HIGHLIGHTS
• Incidents of heavy rain highlight the vulnerability of Gaza’s population, many of whom reside in tents and were immediately exposed to risk of flooding with the onset of winter weather, highlighting the urgent need for expanded access to bring in more food aid, winterization supplies and shelter materials.
• Six weeks into the ceasefire, WFP has delivered more than 40,000 mt of food in Gaza and is gradually increasing to 75 percent of full rations – two food parcels and one wheat flour bag per household. So far in November, WFP reached 30 percent of its monthly target of 1.6 million people (320,000 households) in Gaza.
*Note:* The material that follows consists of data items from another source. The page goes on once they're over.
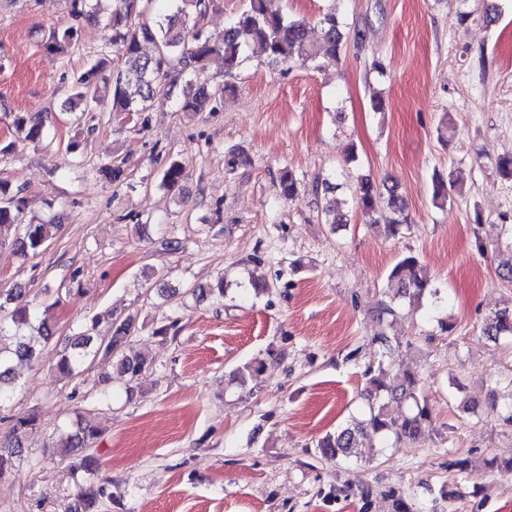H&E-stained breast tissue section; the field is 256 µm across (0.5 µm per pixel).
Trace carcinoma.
Wrapping results in <instances>:
<instances>
[{
	"mask_svg": "<svg viewBox=\"0 0 512 512\" xmlns=\"http://www.w3.org/2000/svg\"><path fill=\"white\" fill-rule=\"evenodd\" d=\"M112 16L107 27L112 36L107 44L121 55V66L114 69L111 61L99 58L89 68L73 76L71 94L63 102L62 110L73 111V105L111 106L113 112H136L139 124L146 126L148 112L162 95L170 94L178 82L187 76L197 79L203 75L211 56L224 58V69L230 73L240 63L244 50L258 49L274 62L288 65L298 61L323 60L334 64L340 60L347 44V35L336 17V9L323 15L321 40L312 43L307 39L305 21L286 15L281 0H247V6L232 19L220 45H212L201 38L200 24L217 6V0H169L170 13L156 22L136 21L140 16L139 0H113ZM77 30L67 27L54 30L46 45L47 54L56 56L73 45ZM152 43L153 55L142 53V45ZM213 98L207 83H186L177 111L198 114L205 111ZM13 140L0 146V155L9 154L18 142L38 143L46 137L45 124L37 115H19L13 122ZM185 176V166L171 162L163 171L160 188L174 191ZM433 199L440 206L452 200L457 188L453 170L434 173ZM301 182L291 171L284 172L279 180V195L293 200L300 193ZM378 188L367 177L356 180L353 202L360 211L369 215L376 211ZM387 204L392 211L385 232L391 237L410 229L403 200L388 188ZM14 228L16 237L11 241L24 257L39 254L49 241L48 224H36L27 218V201L23 188L0 180V228ZM388 288L395 296L419 300L428 295L440 302V290L423 273L419 258L408 254L401 257L389 270ZM199 302L224 299V280L214 285L191 290ZM26 299L21 288H12L0 300V338L8 336L12 343L0 346V408L11 398L14 385L11 362L17 358L37 366L45 360V349L54 335L50 310ZM98 320L84 323L80 332L68 338L64 349L53 360L54 369L61 375L78 378L87 363L98 355L114 358L113 369L128 380H135L147 366V360L128 347L132 318H111L109 329L97 331ZM482 334L494 342L502 338L512 340V308L495 312L485 323ZM369 414L366 418H351L345 425L328 432L316 441L322 457L349 459L356 456L359 438L371 433L390 445L402 440H425L435 431L431 411L419 392V373L394 371L384 362L366 381L363 392ZM402 403L406 409L391 414L389 403ZM37 417L33 414L12 418L9 439H0V473L11 467L21 457V438L35 428ZM100 436L96 423L80 416L67 432L52 446L53 453L68 458L79 450H88ZM72 471L83 470L89 476L99 470L98 457L91 453L81 456L78 464L70 465ZM106 488L94 481L78 493L79 512H96Z\"/></svg>",
	"mask_w": 512,
	"mask_h": 512,
	"instance_id": "carcinoma-1",
	"label": "carcinoma"
}]
</instances>
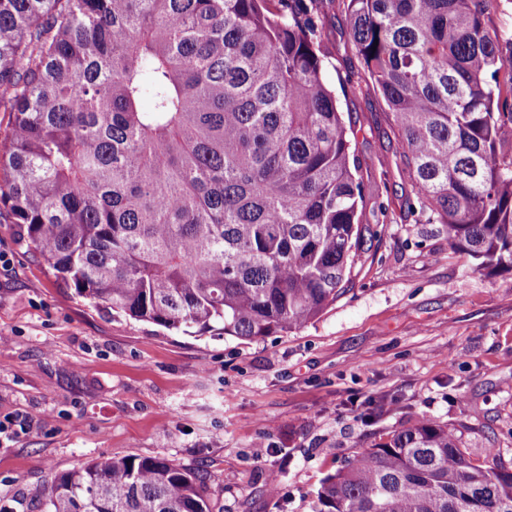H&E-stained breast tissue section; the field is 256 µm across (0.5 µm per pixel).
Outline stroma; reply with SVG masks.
<instances>
[{
	"mask_svg": "<svg viewBox=\"0 0 512 512\" xmlns=\"http://www.w3.org/2000/svg\"><path fill=\"white\" fill-rule=\"evenodd\" d=\"M325 79L375 233L317 320L257 341L189 336L91 306L0 216V512H41L51 475L157 457L209 476L217 512H311L322 479L424 417L512 460V271L477 269L408 211L397 129L345 0H319Z\"/></svg>",
	"mask_w": 512,
	"mask_h": 512,
	"instance_id": "35a3bbf8",
	"label": "stroma"
}]
</instances>
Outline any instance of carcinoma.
I'll return each mask as SVG.
<instances>
[{
  "label": "carcinoma",
  "mask_w": 512,
  "mask_h": 512,
  "mask_svg": "<svg viewBox=\"0 0 512 512\" xmlns=\"http://www.w3.org/2000/svg\"><path fill=\"white\" fill-rule=\"evenodd\" d=\"M490 2L348 11L398 127L410 208L477 267L512 268V37L486 26ZM314 7L0 0V205L65 287L115 315L249 341L344 294L367 186ZM41 497L44 512H214L207 476L162 458H103ZM313 512H512V473L422 419L323 478Z\"/></svg>",
  "instance_id": "cac0c4a2"
}]
</instances>
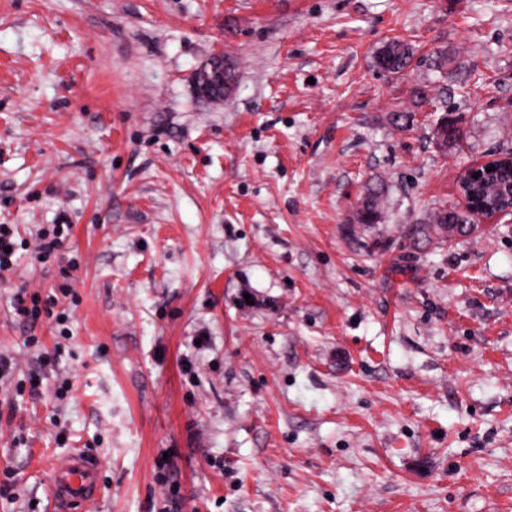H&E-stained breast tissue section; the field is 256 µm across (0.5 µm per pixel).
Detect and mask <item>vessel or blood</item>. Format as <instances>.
Segmentation results:
<instances>
[{
	"label": "vessel or blood",
	"instance_id": "obj_1",
	"mask_svg": "<svg viewBox=\"0 0 512 512\" xmlns=\"http://www.w3.org/2000/svg\"><path fill=\"white\" fill-rule=\"evenodd\" d=\"M99 463L77 450L53 470L51 488L58 512H86L98 495Z\"/></svg>",
	"mask_w": 512,
	"mask_h": 512
}]
</instances>
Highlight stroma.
<instances>
[{"mask_svg": "<svg viewBox=\"0 0 512 512\" xmlns=\"http://www.w3.org/2000/svg\"><path fill=\"white\" fill-rule=\"evenodd\" d=\"M506 152L512 0H0V224L71 227L0 282V352L58 353L0 415V512H55L77 449L91 512H512V214L406 239ZM21 287L71 294L22 324ZM414 54V48L411 44L400 40H392L377 51L375 64L380 71L386 74L398 75L411 66ZM227 67L224 73V55L218 53L206 60L198 69V92L206 95L211 87L224 86L225 92L236 84V68L230 59H225ZM384 188L380 184L366 186L360 202L361 211L365 214V224H378L381 221L380 199ZM100 464L84 450L53 469L51 488L57 512H84L97 501Z\"/></svg>", "mask_w": 512, "mask_h": 512, "instance_id": "35a3bbf8", "label": "stroma"}]
</instances>
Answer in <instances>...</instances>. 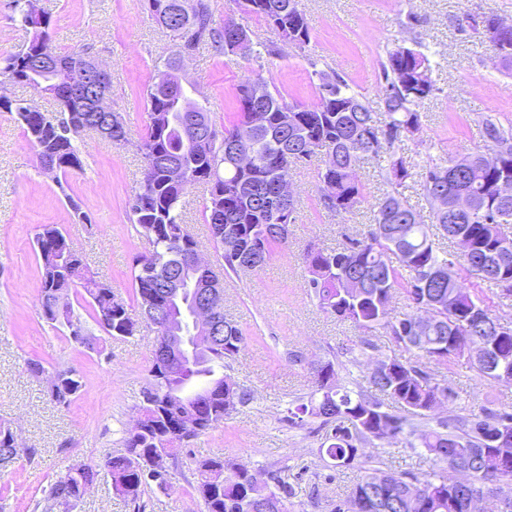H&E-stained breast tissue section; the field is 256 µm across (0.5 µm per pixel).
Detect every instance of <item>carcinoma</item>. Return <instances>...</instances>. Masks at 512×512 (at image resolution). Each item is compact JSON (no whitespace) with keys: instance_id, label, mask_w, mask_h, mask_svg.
Masks as SVG:
<instances>
[{"instance_id":"cac0c4a2","label":"carcinoma","mask_w":512,"mask_h":512,"mask_svg":"<svg viewBox=\"0 0 512 512\" xmlns=\"http://www.w3.org/2000/svg\"><path fill=\"white\" fill-rule=\"evenodd\" d=\"M233 3L237 11L260 17L281 30L290 43L301 46L310 40L309 24L297 0ZM147 4L151 17L161 28L173 32L178 43L170 51L165 69L148 89V121L140 143L144 166L139 191L131 205L137 231L153 244L152 253L135 257L131 269L140 310L150 304L158 307L166 303L169 311H176V304L166 300L165 280L196 251L194 237L182 224L183 197L188 187L168 180L170 163L183 162L197 173L195 184L203 186L206 193L204 219L215 249L224 259V271L242 270L236 262L241 252H257L267 260L277 246L288 243V236L274 230L280 218L267 210L266 201L276 193L277 171L305 161L299 156L304 141L291 139L283 128V110L293 109V127L322 149L323 167L318 177L320 202L325 209L350 212L365 201L357 167L367 159L376 161L392 187L374 204V224L367 233L346 238L341 247L331 252L307 248L304 259L309 273L308 294L323 312L350 321L363 331L372 332L380 327L389 330L413 357L404 362L392 359L389 372L370 374L371 387L399 405L404 413L394 414L375 395L340 384L336 359L328 358L312 364L314 394L318 398L299 405L288 421L303 423L307 417L320 420L324 441L319 452L338 468L344 466L347 458L356 460L361 456V447L373 440L369 430L375 421L388 425L392 437H402L413 454L420 457L426 453L432 456L434 466L444 465L442 471L421 476L411 471L364 468V475L343 499L355 507V512H468L467 494L457 486L450 463L479 472L475 485H482L488 474L496 472L500 456H512V430L506 447L495 448L491 442L498 423L512 422V411L486 408L480 416L461 415L452 408L457 399L453 391L448 416L433 417L430 405L439 393L447 390L446 379L420 364L419 359L448 369L458 357L450 349V341L467 327L474 341L497 343L504 359L502 366L508 371L505 377L477 366V376L491 384H512V334L499 341L493 338L487 322L496 315L487 298L461 285L467 278L497 288L504 281L512 282V242L506 243L502 231L504 224H512V198L502 199L491 190L502 173L512 177V126L506 128L490 115L482 120L484 136L490 139L487 149L501 153L499 167L483 165L480 152L431 161L421 167L417 176L432 212V222L422 223L399 193L412 172L396 142L420 130L418 108L434 96L438 87L423 45L401 44L388 52L382 78L387 86L399 81L402 87L384 94L381 112L374 111L343 78L329 91L318 87L316 100L310 104L290 103L277 89L268 90L266 101L261 103L268 114V124L257 130L249 129L248 77L237 87L236 121L222 132L215 128L207 106L194 102L207 120L202 137L217 140L244 134L246 149L261 160L259 165H232L219 145L211 150L185 144L179 115H173L170 121L165 119L174 102L163 87L174 78L175 57L185 39H194L196 51L206 49L221 55L234 50L245 28L224 30L212 26L211 0H147ZM14 10L29 31V39L0 68V77L52 98L57 105V120H49L40 111L28 112L27 105L2 96L0 109L16 114L36 148L38 160H43L49 150L61 147L73 159L75 169L80 170V152L66 135L69 111L83 116L85 126L94 128L109 125V113L80 111L79 105L65 95L66 86L51 83L43 64L47 57L74 65L88 55V50L57 51L49 13L42 12L40 18L29 17L21 0H14ZM494 19L493 15L470 16L459 21V26L467 25L484 35L491 49L506 51L502 67L511 71L512 37L495 38L480 28V24ZM461 194L484 207L485 215L473 218L457 211L456 198ZM456 235L469 237L472 244L471 253L459 259L438 246V240ZM59 237L63 239L65 235L52 226L43 227L36 236L42 318L54 324L60 314L85 325L75 311L69 291L54 287L55 278L64 280L70 276L89 297L87 303L98 327L114 338L134 336L137 325L126 304H112V287L91 274L85 255L73 251V266L62 267L54 261L50 249ZM393 255L398 257L399 264H393ZM450 263L457 267L453 281L441 275ZM145 268L151 274H144ZM349 278L366 284L364 297L352 302L344 297L343 284ZM396 291L405 298L407 311L393 319L389 317V305ZM428 306L433 307L436 329L418 342L406 340L411 321ZM243 343L241 329L226 317L214 346L195 357L192 365L182 371L181 378L163 384L155 369H150L149 386L157 388V395L140 406V419L124 439V452L107 457L101 464L111 476L116 494L137 512L142 508V492L150 484L147 472L177 468L184 442L215 428L225 416L249 403L250 393L240 387L234 401L228 402V376L219 374V369L231 367ZM52 376L57 384L56 390H48L49 396L65 407L80 391L81 377L65 367L54 369ZM37 453L35 448L16 445L13 432L0 426V462L11 463L21 456L31 459ZM191 466L205 512H295L294 486L276 470L265 472V478L256 481L252 470L236 465L226 456L194 458ZM98 474L90 465L68 470L50 484L36 508L41 512H61L64 502L79 499L81 488L92 484Z\"/></svg>"}]
</instances>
• The reopening of the Erez West (Zikim) crossing and access gains at Ashdod Port have slightly improved aid flows to northern Gaza, but major bottlenecks, including de-prioritization of humanitarian cargo, low offloading rates, scanning capacity, and suspended corridors continue to restrict overall humanitarian throughput.
• Expanded, reliable humanitarian access routes remain critical. WFP has the food, systems, and staff ready to operate at full scale, if access maintains, to reach up to 1.6 million people with the food and cash support they urgently need.
SITUATION UPDATE
• The reopening of the Erez West (Zikim) crossing on 12 November, following a two-month closure, has brought modest improvements to cargo movements, with WFP’s uplift operations resuming on 15 November and restoring direct deliveries to northern populations for the first time since its closure. However, access to northern Gaza and areas east of the Yellow Line remains severely constrained. In the south, the use of Salah ad-Din Road remains unauthorized, limiting scale-up, while key relief items continue to face delays or non-approval.
• Significant shortages of shelter and winterization materials, electricity and essential goods persist, leaving large segments of the population in acute need despite slightly increased inflows under the ceasefire. Heavy rains and widespread flooding over the past week have further worsened conditions, damaging shelters, disrupting distributions, contaminating water sources and heightening health and protection risks for already vulnerable communities.